It’s the spirit of choice for many Scots and now the fiery liquid could have another, rather novel use - providing electrical power to up to 9,000 homes.
Some of Scotland’s best-known distilleries have signed up to a new bio-energy venture using a by-product in the whisky-making process.
Contracts have been awarded for the construction of a biomass combined heat and power plant at Rothes in Speyside, which will be in use by 2013.
Currently, large amounts of “draff” which is the spent grains used in the distilling process, and pot ale, a residue from the copper still , are produced by the whisky industry each year and are usually then transported off site.
But under the new plans by The Rothes project - a joint venture between Helius Energy and the Combination of Rothes Distillers (CoRD) – the draff will be burnt with woodchips to generate enough electricity for 9,000 homes.
It will be supplied by Aalborg Energie Technick, a Danish engineering company, with the pot ale made into a concentrated organic fertilizer and an animal feed for use by local farmers.

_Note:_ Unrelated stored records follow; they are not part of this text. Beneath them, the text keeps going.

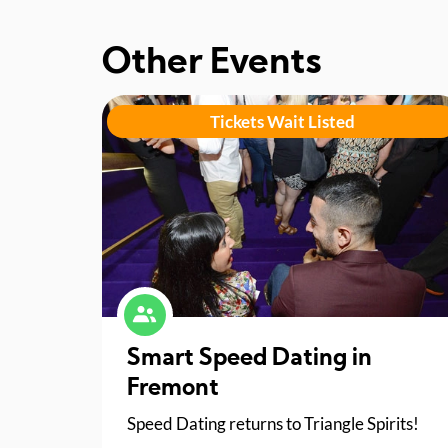
Other Events
Tickets Wait Listed
Smart Speed Dating in
Fremont
Speed Dating returns to Triangle Spirits!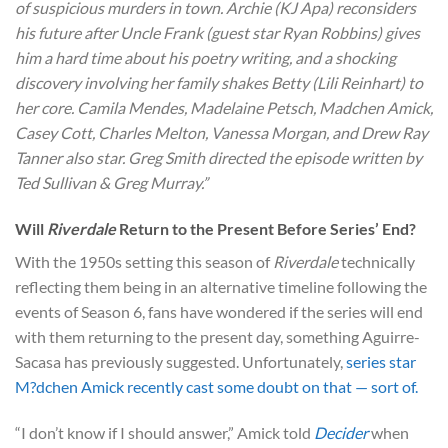
of suspicious murders in town. Archie (KJ Apa) reconsiders
his future after Uncle Frank (guest star Ryan Robbins) gives
him a hard time about his poetry writing, and a shocking
discovery involving her family shakes Betty (Lili Reinhart) to
her core. Camila Mendes, Madelaine Petsch, Madchen Amick,
Casey Cott, Charles Melton, Vanessa Morgan, and Drew Ray
Tanner also star. Greg Smith directed the episode written by
Ted Sullivan & Greg Murray.”
Will
Riverdale
Return to the Present Before Series’ End?
With the 1950s setting this season of
Riverdale
technically
reflecting them being in an alternative timeline following the
events of Season 6, fans have wondered if the series will end
with them returning to the present day, something Aguirre-
Sacasa has previously suggested. Unfortunately,
series star
M?dchen Amick recently cast some doubt on that — sort of.
“I don’t know if I should answer,” Amick told
Decider
when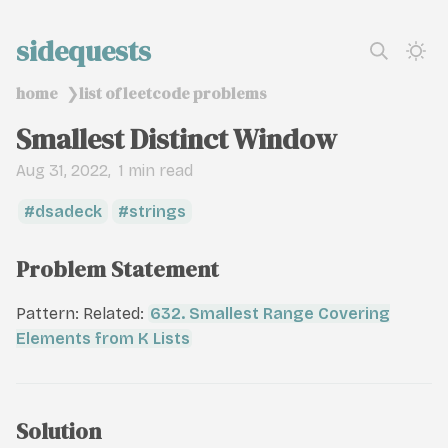
sidequests
home
list of leetcode problems
❯
Smallest Distinct Window
Aug 31, 2022
1 min read
dsadeck
strings
Problem Statement
Pattern: Related:
632. Smallest Range Covering
Elements from K Lists
Solution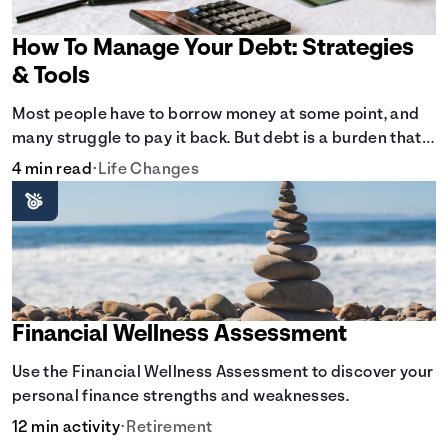
How To Manage Your Debt: Strategies
& Tools
Most people have to borrow money at some point, and
many struggle to pay it back. But debt is a burden that
doesn't have to break the bank.
4 min read
•
Life Changes
Financial Wellness Assessment
Use the Financial Wellness Assessment to discover your
personal finance strengths and weaknesses.
12 min activity
•
Retirement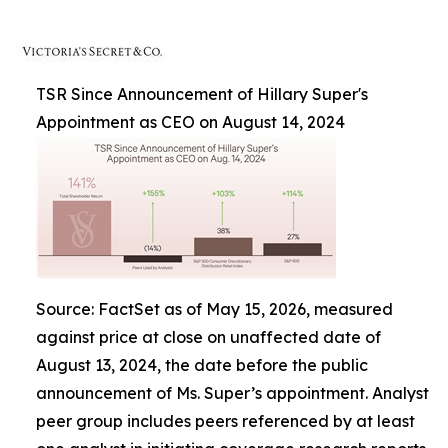
TSR Since Announcement of Hillary Super's
Appointment as CEO on August 14, 2024
Source: FactSet as of May 15, 2026, measured
against price at close on unaffected date of
August 13, 2024, the date before the public
announcement of Ms. Super’s appointment. Analyst
peer group includes peers referenced by at least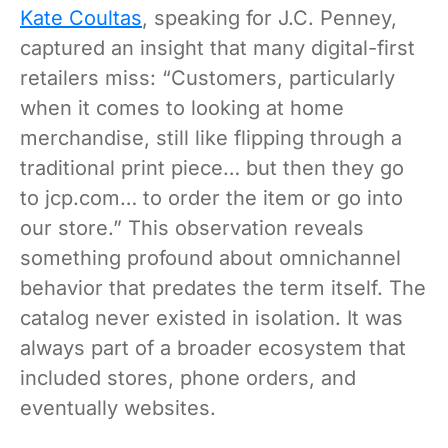
Kate Coultas
, speaking for J.C. Penney,
captured an insight that many digital-first
retailers miss: “Customers, particularly
when it comes to looking at home
merchandise, still like flipping through a
traditional print piece… but then they go
to jcp.com… to order the item or go into
our store.” This observation reveals
something profound about omnichannel
behavior that predates the term itself. The
catalog never existed in isolation. It was
always part of a broader ecosystem that
included stores, phone orders, and
eventually websites.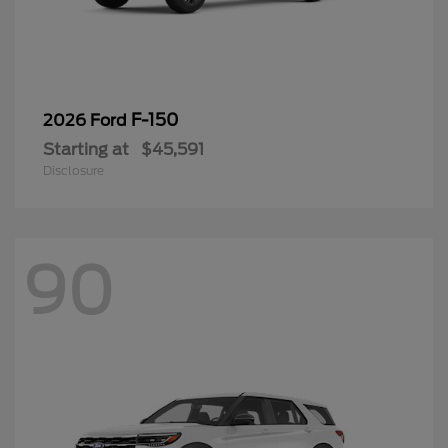
F-150
2026 Ford
Starting at
$45,591
Disclosure
90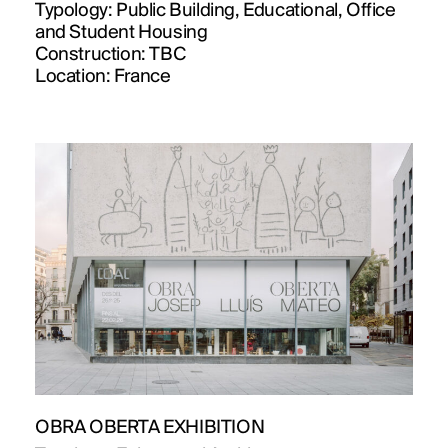
Typology:
Public Building, Educational, Office
and Student Housing
Construction:
TBC
Location:
France
OBRA OBERTA EXHIBITION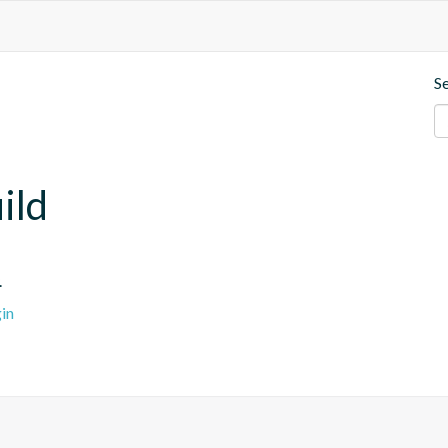
S
ild
.
in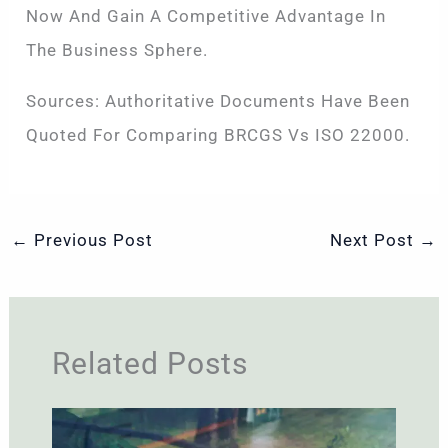
Now And Gain A Competitive Advantage In
The Business Sphere.
Sources: Authoritative Documents Have Been
Quoted For Comparing BRCGS Vs ISO 22000.
←
Previous Post
Next Post
→
Related Posts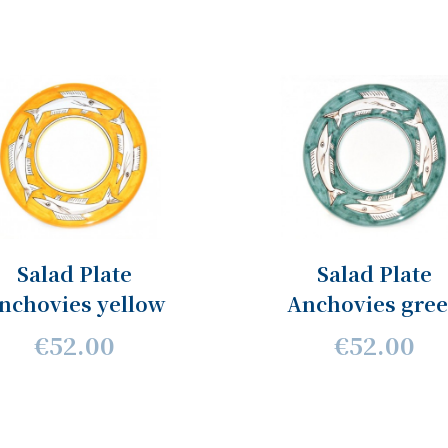
Salad Plate
Salad Plate
nchovies yellow
Anchovies gre
€52.00
€52.00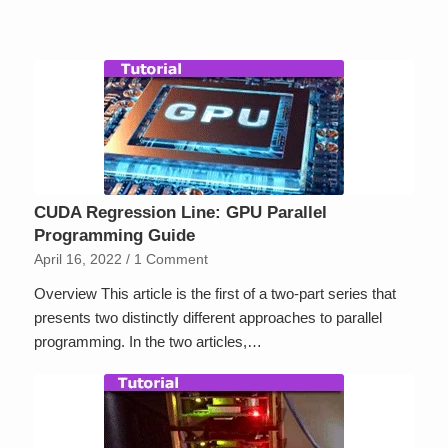
CUDA Regression Line: GPU Parallel
Programming Guide
April 16, 2022
/
1 Comment
Overview This article is the first of a two-part series that
presents two distinctly different approaches to parallel
programming. In the two articles,…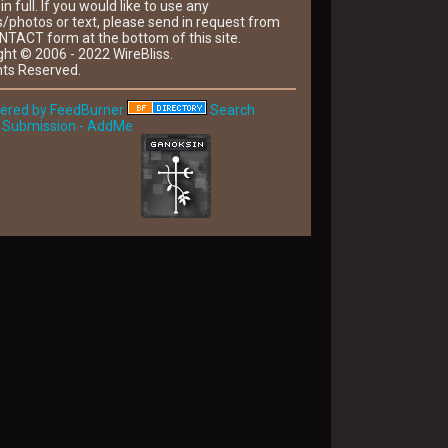
 in full. If you would like to use any
/photos or text, please send in request from
NTACT form at the bottom of this site.
ght © 2006 - 2022 WireBliss.
hts Reserved.
Search
 Submission - AddMe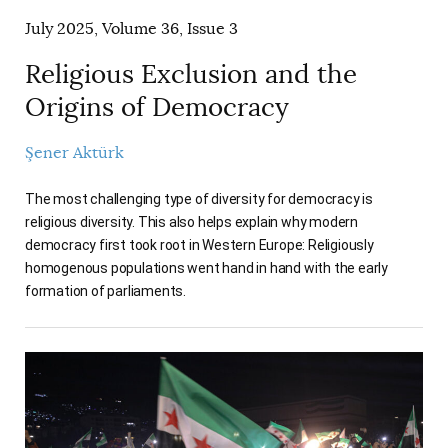
July 2025, Volume 36, Issue 3
Religious Exclusion and the
Origins of Democracy
Şener Aktürk
The most challenging type of diversity for democracy is
religious diversity. This also helps explain why modern
democracy first took root in Western Europe: Religiously
homogenous populations went hand in hand with the early
formation of parliaments.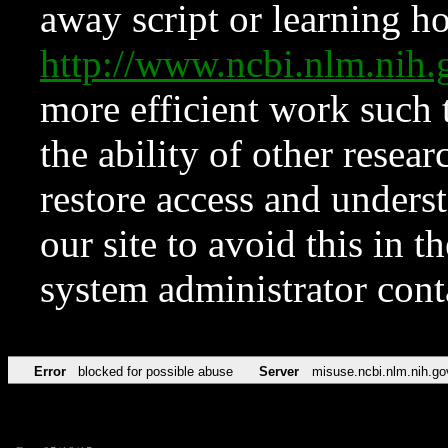
away script or learning how
http://www.ncbi.nlm.ni
more efficient work such 
the ability of other resear
restore access and underst
our site to avoid this in t
system administrator con
Error
blocked for possible abuse
Server
misuse.ncbi.nlm.nih.go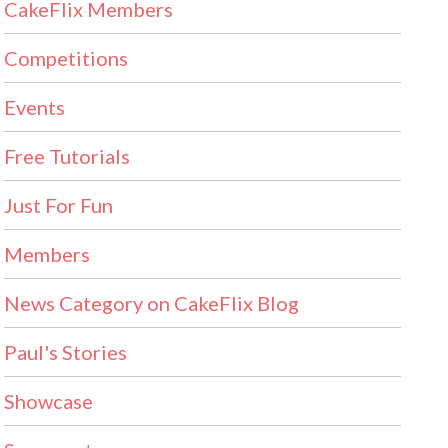
CakeFlix Members
Competitions
Events
Free Tutorials
Just For Fun
Members
News Category on CakeFlix Blog
Paul's Stories
Showcase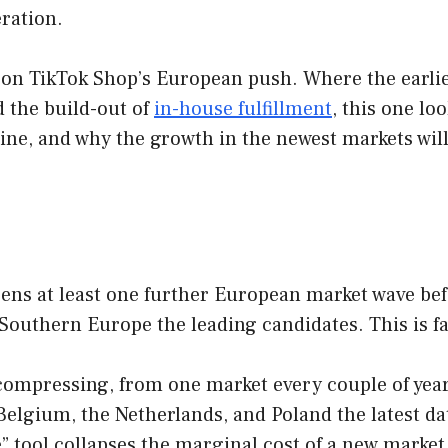
ration.
ies on TikTok Shop’s European push. Where the ear
 the build-out of
in-house fulfillment
, this one l
line, and why the growth in the newest markets will
ns at least one further European market wave befo
Southern Europe the leading candidates. This is fal
ompressing, from one market every couple of years 
Belgium, the Netherlands, and Poland the latest da
” tool collapses the marginal cost of a new market,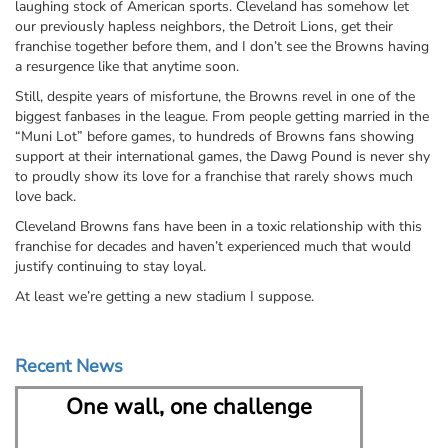
laughing stock of American sports. Cleveland has somehow let
our previously hapless neighbors, the Detroit Lions, get their
franchise together before them, and I don’t see the Browns having
a resurgence like that anytime soon.
Still, despite years of misfortune, the Browns revel in one of the
biggest fanbases in the league. From people getting married in the
“Muni Lot” before games, to hundreds of Browns fans showing
support at their international games, the Dawg Pound is never shy
to proudly show its love for a franchise that rarely shows much
love back.
Cleveland Browns fans have been in a toxic relationship with this
franchise for decades and haven’t experienced much that would
justify continuing to stay loyal.
At least we’re getting a new stadium I suppose.
Recent News
One wall, one challenge
Nort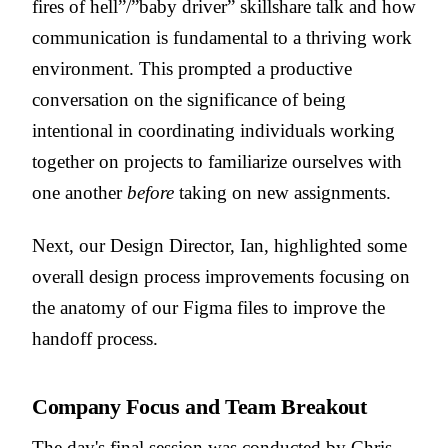
fires of hell”/”baby driver” skillshare talk and how
communication is fundamental to a thriving work
environment. This prompted a productive
conversation on the significance of being
intentional in coordinating individuals working
together on projects to familiarize ourselves with
one another
before
taking on new assignments.
Next, our Design Director, Ian, highlighted some
overall design process improvements focusing on
the anatomy of our Figma files to improve the
handoff process.
Company Focus and Team Breakout
The day's final session was conducted by Chris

Waste products from around 16 of the Speyside’s 50 distilleries will be used at the site, including well-known brands such as Glenlivet, Chivas, and Famous Grouse, and none will come from further than 25 miles away.
The £50 million Rothes project is the latest bioenergy venture from the Scottish whisky industry, but it is believed to be the first to provide electricity for public use.
So far concerns raised by environmentalists include the fact that some of the wood used might not be locally sources – but the project – which will provide electricity provided by the equivalent of of two large wind turbines – is being seen as a valuable addition to Scotland's renewables industry.
Frank Burns, the general manager of CoRD, said Speyside is the ideal location for the new bioenergy plant which will be built on an existing industrial site.
"It is very well supported in the local community. Up here in Rothes and in Speyside in general we have a lot of strong links," he said. "We had zero objections at the planning stage and we have done a lot of work within the community on the progress of the project."